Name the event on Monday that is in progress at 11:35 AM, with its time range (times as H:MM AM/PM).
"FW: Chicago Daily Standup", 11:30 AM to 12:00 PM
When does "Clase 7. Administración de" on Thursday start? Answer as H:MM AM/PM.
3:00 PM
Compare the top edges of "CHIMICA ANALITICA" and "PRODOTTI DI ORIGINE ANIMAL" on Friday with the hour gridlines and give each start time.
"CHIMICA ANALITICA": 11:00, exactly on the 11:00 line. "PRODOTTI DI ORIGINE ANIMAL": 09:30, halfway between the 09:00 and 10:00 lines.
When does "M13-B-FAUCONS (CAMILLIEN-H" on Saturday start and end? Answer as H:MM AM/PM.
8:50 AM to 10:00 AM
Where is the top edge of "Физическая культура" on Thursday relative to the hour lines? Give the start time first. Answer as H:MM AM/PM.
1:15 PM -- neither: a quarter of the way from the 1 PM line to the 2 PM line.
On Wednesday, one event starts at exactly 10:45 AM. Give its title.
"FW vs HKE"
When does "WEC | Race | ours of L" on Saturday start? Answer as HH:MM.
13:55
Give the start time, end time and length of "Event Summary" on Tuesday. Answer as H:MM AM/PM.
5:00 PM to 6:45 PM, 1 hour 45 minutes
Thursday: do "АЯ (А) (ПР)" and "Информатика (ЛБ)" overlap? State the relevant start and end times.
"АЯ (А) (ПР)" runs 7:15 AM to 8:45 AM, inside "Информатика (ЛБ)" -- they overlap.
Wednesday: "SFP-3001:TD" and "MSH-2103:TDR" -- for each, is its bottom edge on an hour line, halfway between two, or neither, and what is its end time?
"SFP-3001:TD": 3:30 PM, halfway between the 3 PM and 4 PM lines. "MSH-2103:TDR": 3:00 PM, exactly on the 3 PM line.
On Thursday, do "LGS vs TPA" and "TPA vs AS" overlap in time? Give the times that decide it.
......
REQUEST: Copy every one of the records above word for word, keeping their order.

FULL SOLUTION:
Name the event on Monday that is in progress at 11:35 AM, with its time range (times as H:MM AM/PM).
"FW: Chicago Daily Standup", 11:30 AM to 12:00 PM
When does "Clase 7. Administración de" on Thursday start? Answer as H:MM AM/PM.
3:00 PM
Compare the top edges of "CHIMICA ANALITICA" and "PRODOTTI DI ORIGINE ANIMAL" on Friday with the hour gridlines and give each start time.
"CHIMICA ANALITICA": 11:00, exactly on the 11:00 line. "PRODOTTI DI ORIGINE ANIMAL": 09:30, halfway between the 09:00 and 10:00 lines.
When does "M13-B-FAUCONS (CAMILLIEN-H" on Saturday start and end? Answer as H:MM AM/PM.
8:50 AM to 10:00 AM
Where is the top edge of "Физическая культура" on Thursday relative to the hour lines? Give the start time first. Answer as H:MM AM/PM.
1:15 PM -- neither: a quarter of the way from the 1 PM line to the 2 PM line.
On Wednesday, one event starts at exactly 10:45 AM. Give its title.
"FW vs HKE"
When does "WEC | Race | ours of L" on Saturday start? Answer as HH:MM.
13:55
Give the start time, end time and length of "Event Summary" on Tuesday. Answer as H:MM AM/PM.
5:00 PM to 6:45 PM, 1 hour 45 minutes
Thursday: do "АЯ (А) (ПР)" and "Информатика (ЛБ)" overlap? State the relevant start and end times.
"АЯ (А) (ПР)" runs 7:15 AM to 8:45 AM, inside "Информатика (ЛБ)" -- they overlap.
Wednesday: "SFP-3001:TD" and "MSH-2103:TDR" -- for each, is its bottom edge on an hour line, halfway between two, or neither, and what is its end time?
"SFP-3001:TD": 3:30 PM, halfway between the 3 PM and 4 PM lines. "MSH-2103:TDR": 3:00 PM, exactly on the 3 PM line.
On Thursday, do "LGS vs TPA" and "TPA vs AS" overlap in time? Give the times that decide it.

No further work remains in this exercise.